Proche-Orient : pourquoi Israël retarde-t-il son offensive ?
Alors que depuis près de deux semaines, Israël planifie une offensive terrestre de grande ampleur dans la bande de Gaza, annoncée à plusieurs reprises, l'opération n'a de cesse d'être reportée. Le président français, Emmanuel Macron, vient de proposer de mobiliser la coalition militaire internationale contre Daech, créée il y a près de dix ans, pour combattre le Hamas. Les commentaires de la presse montrent le dilemme dans lequel se trouve Israël actuellement.
Penser à long terme
Dans son éditorial, Le Monde estime que la proposition du président français, à savoir former une coalition internationale contre le Hamas, est intéressante, dans son approche du moins :
«Une proposition peu construite et a priori peu réaliste, mais une autre façon d'essayer de conjurer le projet de l'invasion de Gaza et ses conséquences incalculables.
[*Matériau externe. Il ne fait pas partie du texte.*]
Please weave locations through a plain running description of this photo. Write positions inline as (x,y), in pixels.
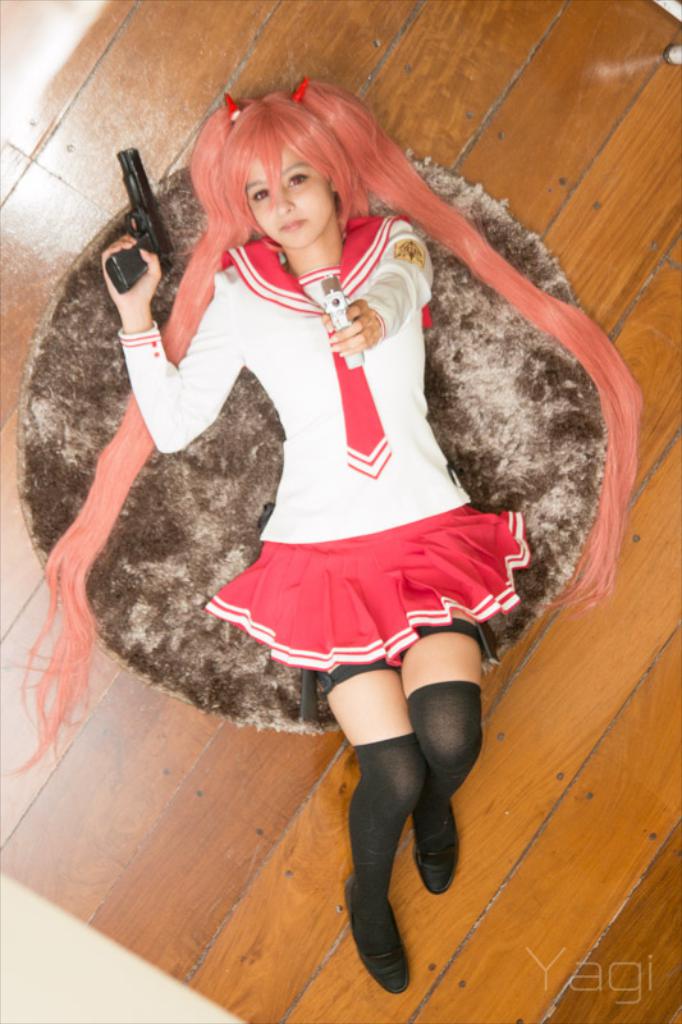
In this picture we can see a person (329,388) holding weapons (135,251) in the hands (133,240) and lying on a carpet (240,642). This carpet (224,634) is visible on the floor (107,660). We can see some text (549,969) in the bottom right (539,977).
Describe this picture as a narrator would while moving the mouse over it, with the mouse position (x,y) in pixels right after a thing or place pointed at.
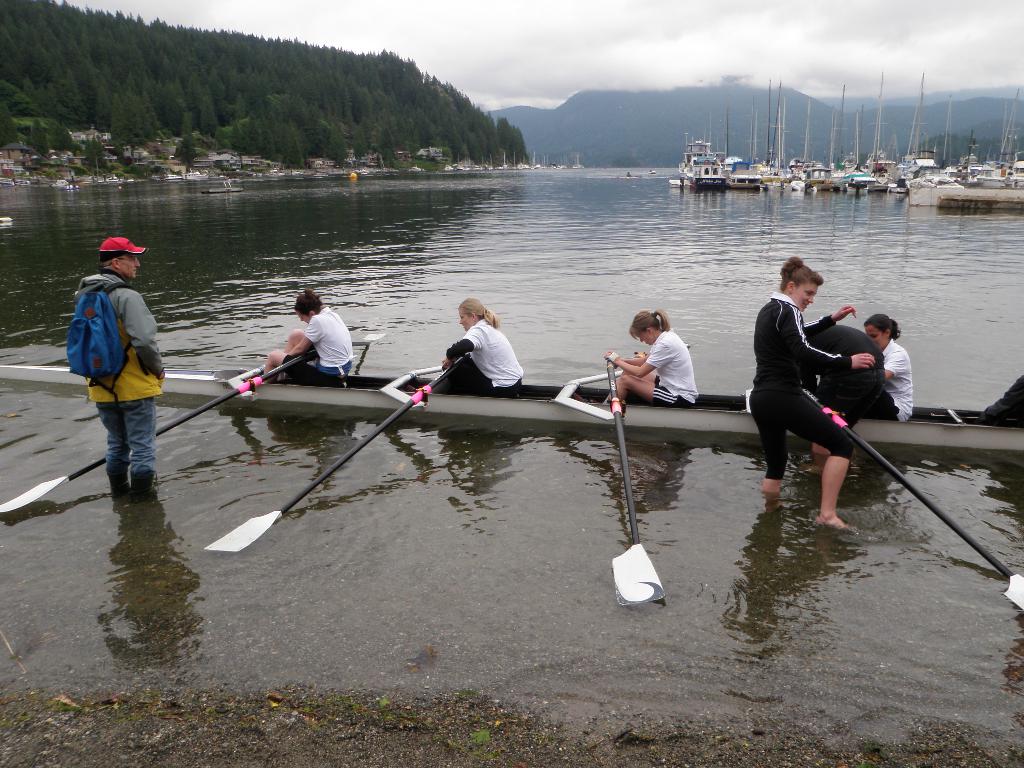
In this image I see a boat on which there are 4 women (636,378) who are wearing white top (328,352) and I see that these 3 women (655,320) are holding paddles (315,354) and I see a man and a woman (791,364) over here and I see the water (691,576). In the background (499,86) I see the trees (65,127), mountains (586,119), boats (720,173) over here and I see the sky (692,17).
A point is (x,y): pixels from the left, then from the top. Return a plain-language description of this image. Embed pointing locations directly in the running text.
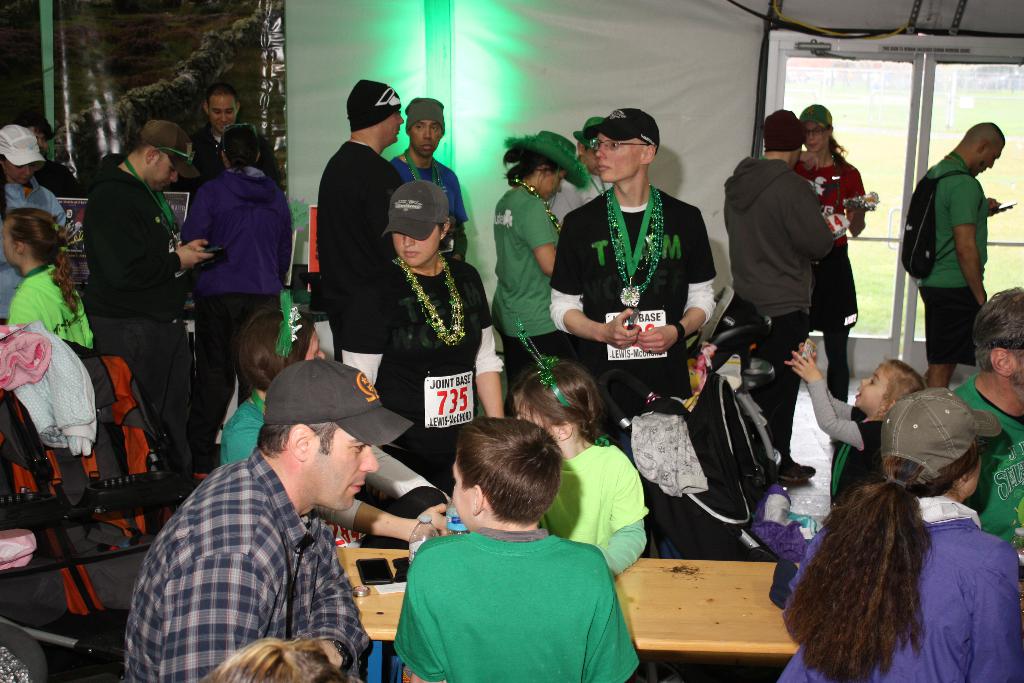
In this image I can see number of people (178,150) where most of them are wearing caps (404,229). I can also see a table (701,639) and few clothes (67,349).
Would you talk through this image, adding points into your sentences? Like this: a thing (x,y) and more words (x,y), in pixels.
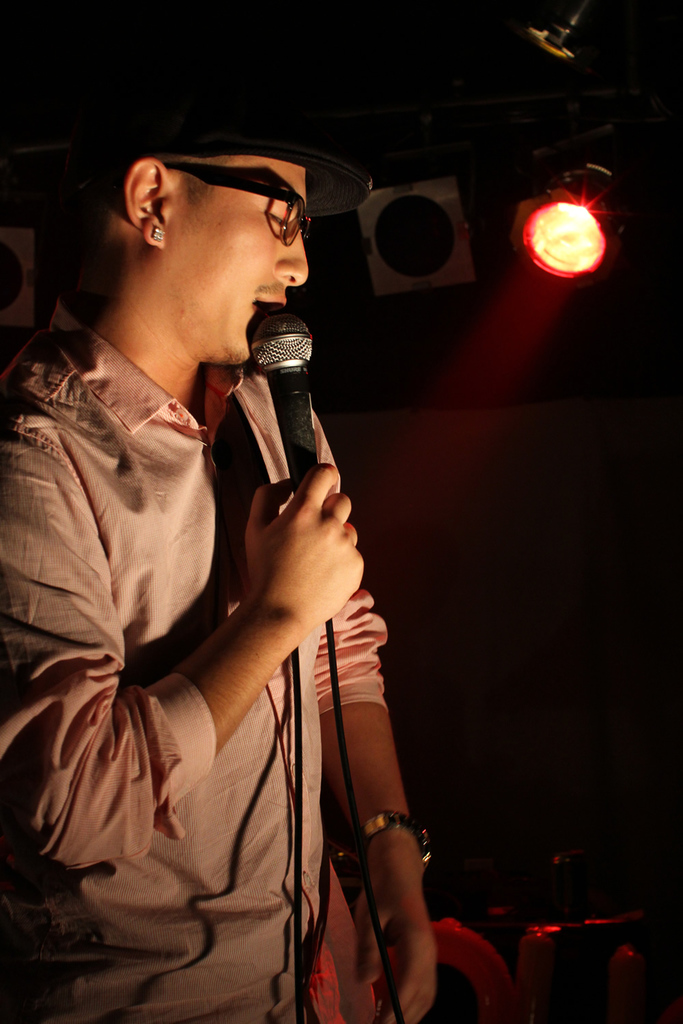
There is a person (10,997) standing on the left side (35,343) and he is singing on a microphone (295,465). Here we can see lighting arrangement (559,177) on the right side (558,220).
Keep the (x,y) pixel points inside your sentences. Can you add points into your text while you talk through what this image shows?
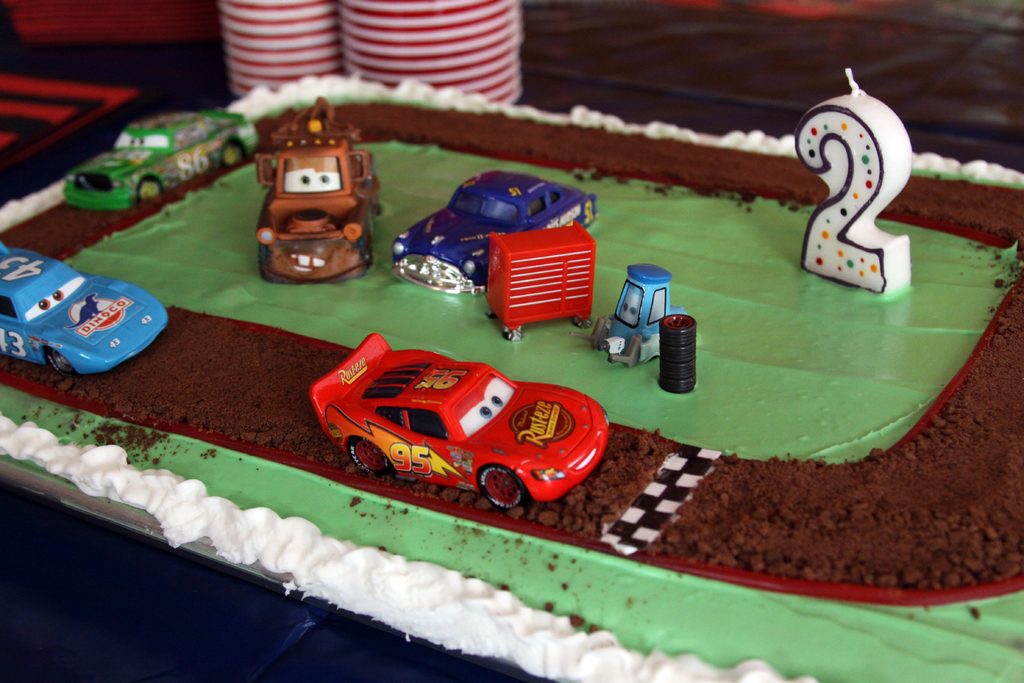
In this picture I can see cake (633,460) on which I can see toy cars (368,360). On the right side (860,264) I can see a candle (852,196). In the background (571,50) I can see some other objects (510,45).
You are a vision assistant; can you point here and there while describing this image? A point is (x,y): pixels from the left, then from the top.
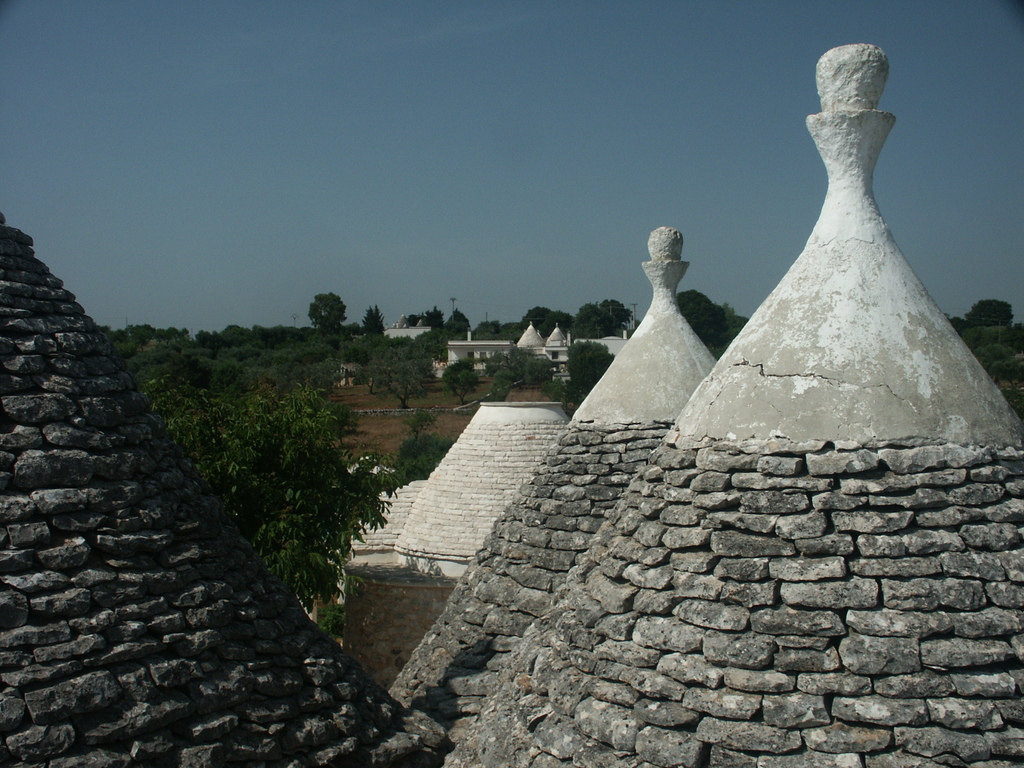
In this image we can see a group of buildings (780,511) made with stones (708,650). In the background (269,519), we can see a group of trees (537,370), building (529,333) and sky (385,156).
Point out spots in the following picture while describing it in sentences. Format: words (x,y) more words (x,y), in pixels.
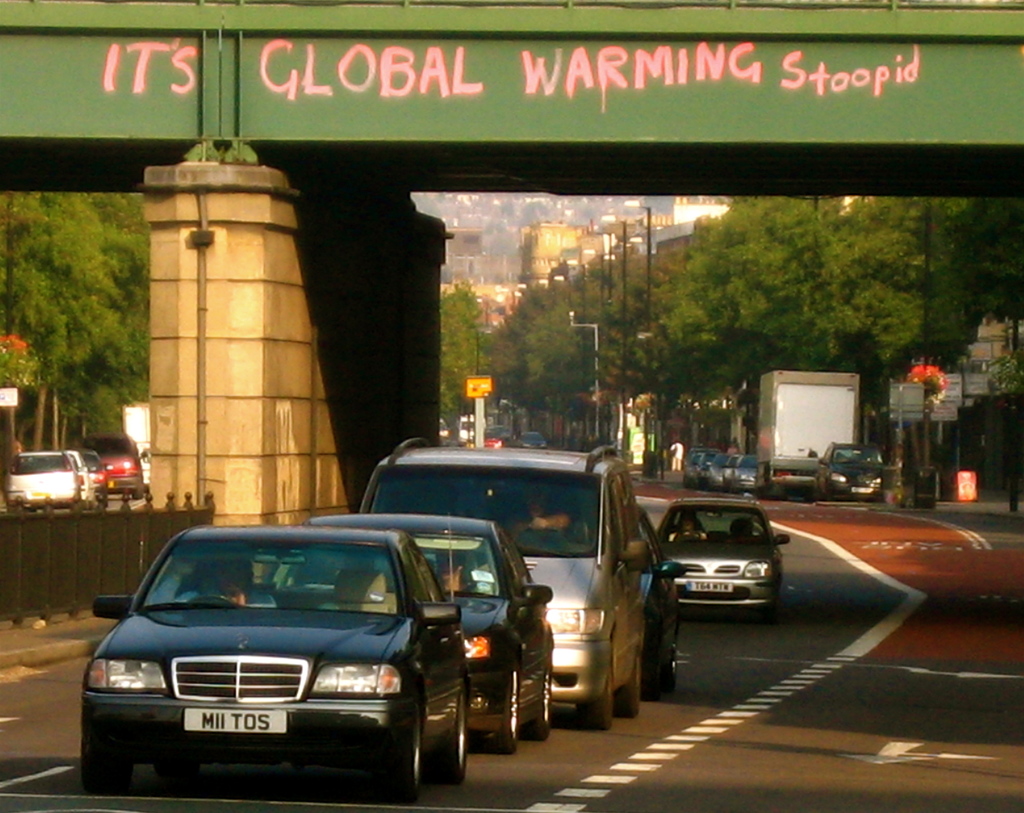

Les experts américains sont particulièrement inquiets de l'absence de stratégie du gouvernement israélien pour le 'jour d'après'. En supposant que l'opération atteigne son but, que faire de Gaza ensuite ? Qui gérera le territoire et sa population meurtrie ? Que signifie exactement 'éliminer le Hamas' ? Comment éviter que le mouvement, implanté dans la population palestinienne depuis près de quarante ans, renaisse de ses cendres ?»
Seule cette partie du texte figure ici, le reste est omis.